You’ll probably always do what you loved as a child and never get paid

The one thing I loved to do as a child was to write. Not blog, because when I was a child no one owned a computer and there was no such thing as the internet. Back then social media was television and books. I devoured books. I was a bookworm with a capital B. I was the type of person who “got lost” in books for hours on end. No surprise that I started writing.

I wrote pretend novels and even textbooks for school when I was a kid. I wrote a novel (“Vesta: She’ll be her own Self“) that filled an entire kid’s “cahier” (remember those little calvinandhobbesyellow notebooks from elementary school), drew a picture on the cover and drew a flap on the inside to include an About the Author blurb. And yes it was published. By L. Lahey Publishing Inc. I was 9.

I remember accidentally leaving my bestseller in the kitchen on the counter and my father’s friend Herb commenting “I liked your book Lisa,” very seriously. No one made fun of me. My family was great that way. Throughout my early teens when I kept coming home changing my mind from one month to the next about what I would become or do with my life, they thought it was great. One day I would be a pharmacist. The next a dentist. Then an actress. Then a schizophrenic.

And in 2000 I was published for real by  PublishAmerica  (which is almost as funny as getting published by L. Lahey Publishing Inc) called “Boy, Crazy“, and in 2005 they published “Millicent Carlisle“. And I earned about $24.00 collectively. I should have framed my cheques. Instead I lost them. Actually I should have framed my advance on commission. I got $1.00. No joke. That’s what PublishAmerica gives its aspiring authors to seal the deal. It was my proudest publishing moment.

My brother, Lyle Lump (not his real name), was a very good hockey player from the time he was about 8 or 9. He was so good that he was drafted onto a tournament team and got up at 6:00 a.m. five days a week before school to go to practice and was at away games almost every weekend. To this day he is a major fan of NHL hockey and for years he played pick-me-up hockey with his friends. If it’s hockey, he is there.

TO DO:
1 – Answer these from the post about childhood writing:
(a) How old was the writer when the notebook novel came out from L. Lahey Publishing Inc.?
(b) In what year did PublishAmerica publish "Millicent Carlisle"?
(c) At what time did the writer's brother get up for hockey practice?
2 – Print the part of the post about childhood writing from "The one thing" up to and including "Inc. I was 9.", word for word.

Extracted data entries:
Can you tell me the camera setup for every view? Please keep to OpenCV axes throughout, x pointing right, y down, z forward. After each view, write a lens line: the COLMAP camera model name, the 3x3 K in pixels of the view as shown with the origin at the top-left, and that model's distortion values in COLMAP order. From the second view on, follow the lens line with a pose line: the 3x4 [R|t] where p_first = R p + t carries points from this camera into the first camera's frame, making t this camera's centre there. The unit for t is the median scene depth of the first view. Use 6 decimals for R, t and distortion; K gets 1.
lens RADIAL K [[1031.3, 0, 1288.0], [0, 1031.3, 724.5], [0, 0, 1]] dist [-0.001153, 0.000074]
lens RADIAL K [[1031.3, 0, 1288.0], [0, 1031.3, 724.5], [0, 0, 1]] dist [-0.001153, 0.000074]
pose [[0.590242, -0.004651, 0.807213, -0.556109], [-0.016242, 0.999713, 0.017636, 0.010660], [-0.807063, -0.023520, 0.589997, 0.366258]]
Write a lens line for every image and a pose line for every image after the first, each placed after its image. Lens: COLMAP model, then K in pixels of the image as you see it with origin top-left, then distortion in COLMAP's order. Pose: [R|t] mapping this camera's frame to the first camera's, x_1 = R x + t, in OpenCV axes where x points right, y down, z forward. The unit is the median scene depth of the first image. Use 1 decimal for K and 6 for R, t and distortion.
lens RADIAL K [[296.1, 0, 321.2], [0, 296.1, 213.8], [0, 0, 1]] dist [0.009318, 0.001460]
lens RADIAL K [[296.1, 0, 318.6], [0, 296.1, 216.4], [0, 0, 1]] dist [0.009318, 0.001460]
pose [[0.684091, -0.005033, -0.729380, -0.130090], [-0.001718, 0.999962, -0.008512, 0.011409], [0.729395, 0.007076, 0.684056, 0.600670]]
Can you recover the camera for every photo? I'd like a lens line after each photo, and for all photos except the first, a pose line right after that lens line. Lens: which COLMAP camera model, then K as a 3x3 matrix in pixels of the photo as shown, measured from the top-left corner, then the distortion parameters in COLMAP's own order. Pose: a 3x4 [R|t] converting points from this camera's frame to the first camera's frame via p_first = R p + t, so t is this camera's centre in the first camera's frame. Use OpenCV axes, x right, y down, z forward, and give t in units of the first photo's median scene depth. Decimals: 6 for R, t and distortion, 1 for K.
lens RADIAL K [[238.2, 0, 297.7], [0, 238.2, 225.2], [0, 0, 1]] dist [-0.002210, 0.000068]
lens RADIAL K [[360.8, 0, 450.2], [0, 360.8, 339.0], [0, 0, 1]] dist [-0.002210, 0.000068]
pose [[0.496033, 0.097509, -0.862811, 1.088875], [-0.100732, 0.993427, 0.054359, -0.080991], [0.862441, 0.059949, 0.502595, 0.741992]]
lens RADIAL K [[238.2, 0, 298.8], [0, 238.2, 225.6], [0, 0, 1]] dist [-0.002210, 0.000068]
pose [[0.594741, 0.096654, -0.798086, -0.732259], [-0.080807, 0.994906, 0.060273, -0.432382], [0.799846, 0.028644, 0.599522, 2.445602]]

ANSWERS IN ORDER:
1 –
(a) 9
(b) 2005
(c) 6:00 a.m.

2 –
The one thing I loved to do as a child was to write. Not blog, because when I was a child no one owned a computer and there was no such thing as the internet. Back then social media was television and books. I devoured books. I was a bookworm with a capital B. I was the type of person who “got lost” in books for hours on end. No surprise that I started writing.

I wrote pretend novels and even textbooks for school when I was a kid. I wrote a novel (“Vesta: She’ll be her own Self“) that filled an entire kid’s “cahier” (remember those little calvinandhobbesyellow notebooks from elementary school), drew a picture on the cover and drew a flap on the inside to include an About the Author blurb. And yes it was published. By L. Lahey Publishing Inc. I was 9.